On Tue, Jul 23, 2019 at 1:23 PM Stas Malyshev smalyshev@wikimedia.org wrote:
Hi!
Will this be approachable: My 2 hour query will actually finally return results into my 1gig csv.zip file?
Not sure about 2 hours, as again it'd be a service that would be open to a wide community, and time is the most limited resource of all - once 2-hour query is running, that means the resource to serve it is consumed for 2 hours and not available to anybody else. Even with batching, we only have 24 hours per day which we'd be able to run only 12 such queries (well, parallelism exists, but let's not complicate it too much for the sake of example) and then the 13th person would have to wait the whole day for their query to be even run. Without some limit you'd have to book it months in advance like a posh restaurant :) Of course, it's a consideration of resources available and demand for such queries, so we'd have to see what the precise limit is when we get there. Maybe there are no 13 people to run such queries and we'd be ok.
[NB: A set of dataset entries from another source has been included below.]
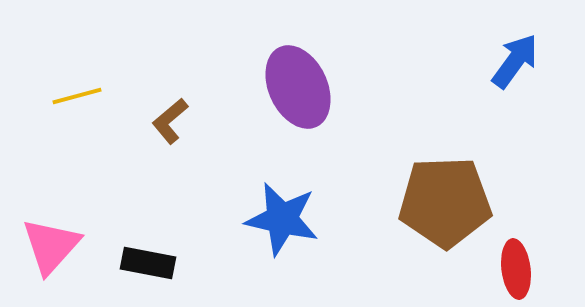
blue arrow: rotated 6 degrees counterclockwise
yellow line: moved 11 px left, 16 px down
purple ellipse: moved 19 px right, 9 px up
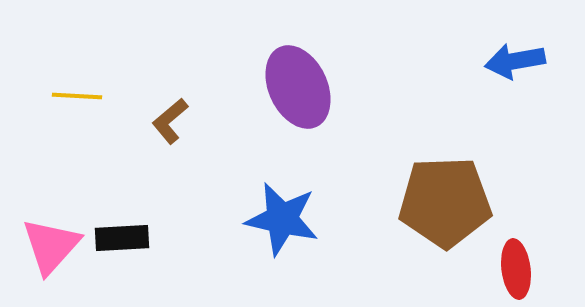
blue arrow: rotated 136 degrees counterclockwise
yellow line: rotated 18 degrees clockwise
black rectangle: moved 26 px left, 25 px up; rotated 14 degrees counterclockwise
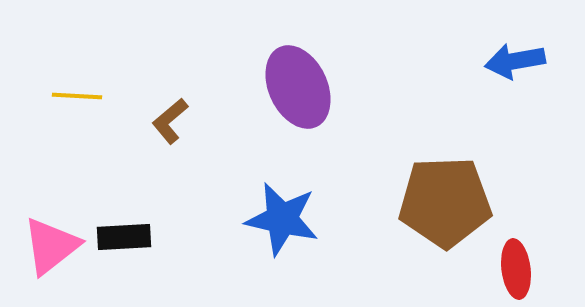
black rectangle: moved 2 px right, 1 px up
pink triangle: rotated 10 degrees clockwise
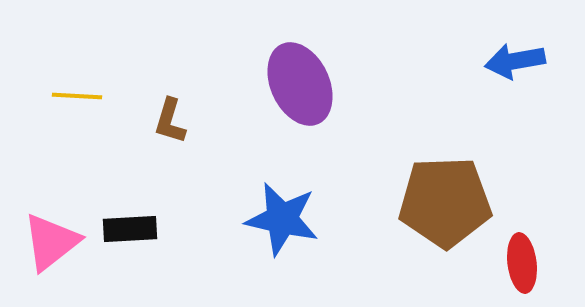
purple ellipse: moved 2 px right, 3 px up
brown L-shape: rotated 33 degrees counterclockwise
black rectangle: moved 6 px right, 8 px up
pink triangle: moved 4 px up
red ellipse: moved 6 px right, 6 px up
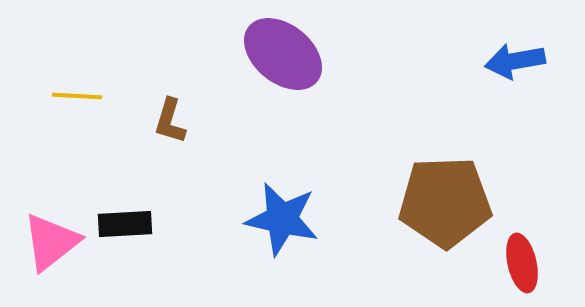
purple ellipse: moved 17 px left, 30 px up; rotated 26 degrees counterclockwise
black rectangle: moved 5 px left, 5 px up
red ellipse: rotated 6 degrees counterclockwise
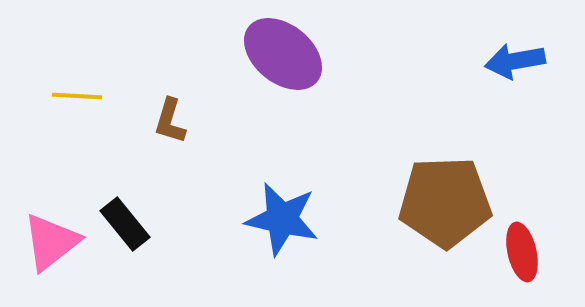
black rectangle: rotated 54 degrees clockwise
red ellipse: moved 11 px up
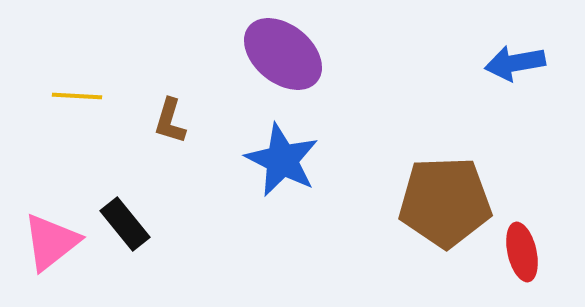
blue arrow: moved 2 px down
blue star: moved 59 px up; rotated 14 degrees clockwise
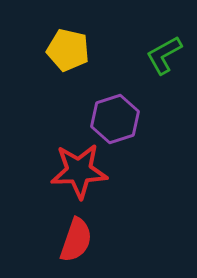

Was thinking the same thing. I wouldn't form a 2 hour query, just saying. In actuality, I'd spend the day or two to download the data dump.
Also, with live updates, long queries create other technical challenges (if query is running for 2 hours, the database has basically to keep the snapshot it runs on for 2 hours, which may make it much less efficient). We could of course have non-live-updates database, but updating it then would be a bit tricky as loading full dump takes a week now and catching up for that week takes even more time (hello, Achilles, hello, Tortoise). We're working on improving those, but for now 2 hour queries may be poorly compatible with both resources we have and the model we have. Shorter queries though may definitely be possible - we'd need to find the boundary that is safe given the current resources.
Yeap, agreed. Its a balancing act, even we do that in the enterprise, where even extremely large companies still have budgets. But the CEO and his reports come first, yah? :)
Thanks for the explanations Stas to confirm my assumptions there. Let's continue to focus on the 80% of common user queries and save the 20% like in my special cases to point users to the data dumps and say "roll your own kid, and have fun while doing it!"